Your assignment: Please return the lines, both ends included, that run from the one containing "458,379 471,515 503,568" to the last line of the data below, exactly and alone.

=== Data section ===

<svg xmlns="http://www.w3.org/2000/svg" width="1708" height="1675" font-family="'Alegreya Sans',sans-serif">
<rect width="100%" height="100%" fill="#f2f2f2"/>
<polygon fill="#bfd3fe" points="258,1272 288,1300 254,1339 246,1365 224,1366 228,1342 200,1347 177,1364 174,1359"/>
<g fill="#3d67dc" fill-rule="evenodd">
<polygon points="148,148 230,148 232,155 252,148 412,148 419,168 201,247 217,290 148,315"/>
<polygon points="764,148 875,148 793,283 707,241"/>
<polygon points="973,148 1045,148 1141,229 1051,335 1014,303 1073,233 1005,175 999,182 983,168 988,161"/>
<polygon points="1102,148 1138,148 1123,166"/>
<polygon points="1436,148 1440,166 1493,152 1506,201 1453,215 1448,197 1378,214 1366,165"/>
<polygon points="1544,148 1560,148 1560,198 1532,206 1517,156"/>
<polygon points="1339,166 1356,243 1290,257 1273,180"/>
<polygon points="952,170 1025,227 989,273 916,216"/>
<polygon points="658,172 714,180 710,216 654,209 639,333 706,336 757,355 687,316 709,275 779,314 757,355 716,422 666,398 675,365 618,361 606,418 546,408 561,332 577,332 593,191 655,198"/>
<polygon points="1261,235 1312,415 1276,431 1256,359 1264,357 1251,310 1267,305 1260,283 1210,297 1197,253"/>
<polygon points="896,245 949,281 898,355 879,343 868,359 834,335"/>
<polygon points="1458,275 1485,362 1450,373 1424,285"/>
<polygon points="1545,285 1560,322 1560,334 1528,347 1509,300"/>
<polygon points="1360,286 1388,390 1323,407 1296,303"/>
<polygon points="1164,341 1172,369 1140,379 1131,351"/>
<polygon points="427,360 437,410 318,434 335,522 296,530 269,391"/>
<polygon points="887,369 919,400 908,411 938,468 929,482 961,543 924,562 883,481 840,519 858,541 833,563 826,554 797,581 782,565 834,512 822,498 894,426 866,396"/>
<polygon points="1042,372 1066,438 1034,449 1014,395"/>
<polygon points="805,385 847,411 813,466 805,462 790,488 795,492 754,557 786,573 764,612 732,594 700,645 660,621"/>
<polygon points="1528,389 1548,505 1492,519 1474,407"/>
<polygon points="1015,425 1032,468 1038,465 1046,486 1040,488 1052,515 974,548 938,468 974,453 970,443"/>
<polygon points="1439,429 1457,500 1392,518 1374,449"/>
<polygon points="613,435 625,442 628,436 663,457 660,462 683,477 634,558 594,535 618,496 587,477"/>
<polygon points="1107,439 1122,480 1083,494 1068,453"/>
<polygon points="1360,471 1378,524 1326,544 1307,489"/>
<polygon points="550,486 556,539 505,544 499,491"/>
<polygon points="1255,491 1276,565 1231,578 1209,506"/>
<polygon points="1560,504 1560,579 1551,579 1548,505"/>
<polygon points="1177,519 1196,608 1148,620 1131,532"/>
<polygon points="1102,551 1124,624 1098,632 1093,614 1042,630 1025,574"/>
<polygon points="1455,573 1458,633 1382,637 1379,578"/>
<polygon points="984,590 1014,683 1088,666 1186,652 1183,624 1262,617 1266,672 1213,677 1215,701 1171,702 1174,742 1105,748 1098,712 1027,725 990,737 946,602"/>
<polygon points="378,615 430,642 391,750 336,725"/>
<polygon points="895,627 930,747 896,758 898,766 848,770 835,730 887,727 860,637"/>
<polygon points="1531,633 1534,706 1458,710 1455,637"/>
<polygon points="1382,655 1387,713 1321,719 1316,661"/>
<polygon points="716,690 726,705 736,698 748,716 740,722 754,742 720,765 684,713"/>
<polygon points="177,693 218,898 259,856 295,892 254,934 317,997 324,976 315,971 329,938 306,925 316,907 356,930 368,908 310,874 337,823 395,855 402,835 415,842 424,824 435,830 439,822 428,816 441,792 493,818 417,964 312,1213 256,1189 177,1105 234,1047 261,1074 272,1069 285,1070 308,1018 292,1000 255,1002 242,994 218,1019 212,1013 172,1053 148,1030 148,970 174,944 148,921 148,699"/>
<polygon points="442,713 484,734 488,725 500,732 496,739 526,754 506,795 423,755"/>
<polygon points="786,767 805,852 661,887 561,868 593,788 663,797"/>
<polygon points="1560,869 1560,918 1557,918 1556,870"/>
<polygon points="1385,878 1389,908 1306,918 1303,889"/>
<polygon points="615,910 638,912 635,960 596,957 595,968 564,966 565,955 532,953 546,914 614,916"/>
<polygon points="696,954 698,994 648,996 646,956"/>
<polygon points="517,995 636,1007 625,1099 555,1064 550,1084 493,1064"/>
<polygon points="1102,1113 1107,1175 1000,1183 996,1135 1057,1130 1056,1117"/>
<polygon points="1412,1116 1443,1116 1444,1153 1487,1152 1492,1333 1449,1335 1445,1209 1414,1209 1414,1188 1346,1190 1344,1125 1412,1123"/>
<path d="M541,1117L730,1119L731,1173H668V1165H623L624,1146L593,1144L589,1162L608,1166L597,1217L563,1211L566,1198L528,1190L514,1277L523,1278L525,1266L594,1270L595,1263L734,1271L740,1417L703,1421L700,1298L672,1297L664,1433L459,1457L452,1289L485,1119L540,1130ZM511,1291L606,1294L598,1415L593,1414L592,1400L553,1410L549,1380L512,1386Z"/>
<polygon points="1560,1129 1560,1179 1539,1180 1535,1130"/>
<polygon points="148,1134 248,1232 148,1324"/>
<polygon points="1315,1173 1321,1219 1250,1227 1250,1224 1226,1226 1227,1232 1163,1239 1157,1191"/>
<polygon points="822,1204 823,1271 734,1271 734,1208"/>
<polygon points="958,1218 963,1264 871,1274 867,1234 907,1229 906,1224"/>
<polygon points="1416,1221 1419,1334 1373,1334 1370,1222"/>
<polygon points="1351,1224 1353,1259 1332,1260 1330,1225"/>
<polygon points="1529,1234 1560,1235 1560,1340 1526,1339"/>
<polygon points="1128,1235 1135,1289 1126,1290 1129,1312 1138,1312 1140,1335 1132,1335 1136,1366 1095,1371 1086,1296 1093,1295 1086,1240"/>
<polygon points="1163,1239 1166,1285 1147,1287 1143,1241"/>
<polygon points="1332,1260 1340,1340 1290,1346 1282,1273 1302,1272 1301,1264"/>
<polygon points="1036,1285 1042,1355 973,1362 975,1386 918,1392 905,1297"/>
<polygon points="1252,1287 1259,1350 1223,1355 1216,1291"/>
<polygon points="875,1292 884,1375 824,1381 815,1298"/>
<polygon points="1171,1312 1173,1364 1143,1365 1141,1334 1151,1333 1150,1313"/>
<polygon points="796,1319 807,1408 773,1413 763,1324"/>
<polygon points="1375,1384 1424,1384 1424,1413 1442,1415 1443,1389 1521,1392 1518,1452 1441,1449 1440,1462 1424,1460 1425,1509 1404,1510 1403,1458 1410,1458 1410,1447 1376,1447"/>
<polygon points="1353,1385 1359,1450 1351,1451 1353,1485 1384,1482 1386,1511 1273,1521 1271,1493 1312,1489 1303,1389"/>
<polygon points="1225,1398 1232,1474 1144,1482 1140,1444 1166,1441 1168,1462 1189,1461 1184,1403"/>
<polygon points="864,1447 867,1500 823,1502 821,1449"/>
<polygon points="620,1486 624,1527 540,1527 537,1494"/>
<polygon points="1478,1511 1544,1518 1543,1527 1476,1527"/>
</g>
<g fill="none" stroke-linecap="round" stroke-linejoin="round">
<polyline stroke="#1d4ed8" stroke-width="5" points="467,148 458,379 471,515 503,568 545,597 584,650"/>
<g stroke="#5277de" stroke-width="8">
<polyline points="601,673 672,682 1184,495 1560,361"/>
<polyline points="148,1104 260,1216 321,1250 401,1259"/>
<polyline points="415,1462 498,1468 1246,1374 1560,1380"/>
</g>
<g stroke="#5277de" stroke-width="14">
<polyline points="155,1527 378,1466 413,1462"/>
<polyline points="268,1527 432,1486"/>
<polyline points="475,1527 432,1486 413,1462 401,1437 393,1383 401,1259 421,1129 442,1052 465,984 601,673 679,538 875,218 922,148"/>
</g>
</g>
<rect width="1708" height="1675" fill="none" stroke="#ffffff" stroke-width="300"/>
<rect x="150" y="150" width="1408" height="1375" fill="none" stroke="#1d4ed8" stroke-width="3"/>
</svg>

===

Finished task:
<polyline stroke="#1d4ed8" stroke-width="5" points="467,148 458,379 471,515 503,568 545,597 584,650"/>
<g stroke="#5277de" stroke-width="8">
<polyline points="601,673 672,682 1184,495 1560,361"/>
<polyline points="148,1104 260,1216 321,1250 401,1259"/>
<polyline points="415,1462 498,1468 1246,1374 1560,1380"/>
</g>
<g stroke="#5277de" stroke-width="14">
<polyline points="155,1527 378,1466 413,1462"/>
<polyline points="268,1527 432,1486"/>
<polyline points="475,1527 432,1486 413,1462 401,1437 393,1383 401,1259 421,1129 442,1052 465,984 601,673 679,538 875,218 922,148"/>
</g>
</g>
<rect width="1708" height="1675" fill="none" stroke="#ffffff" stroke-width="300"/>
<rect x="150" y="150" width="1408" height="1375" fill="none" stroke="#1d4ed8" stroke-width="3"/>
</svg>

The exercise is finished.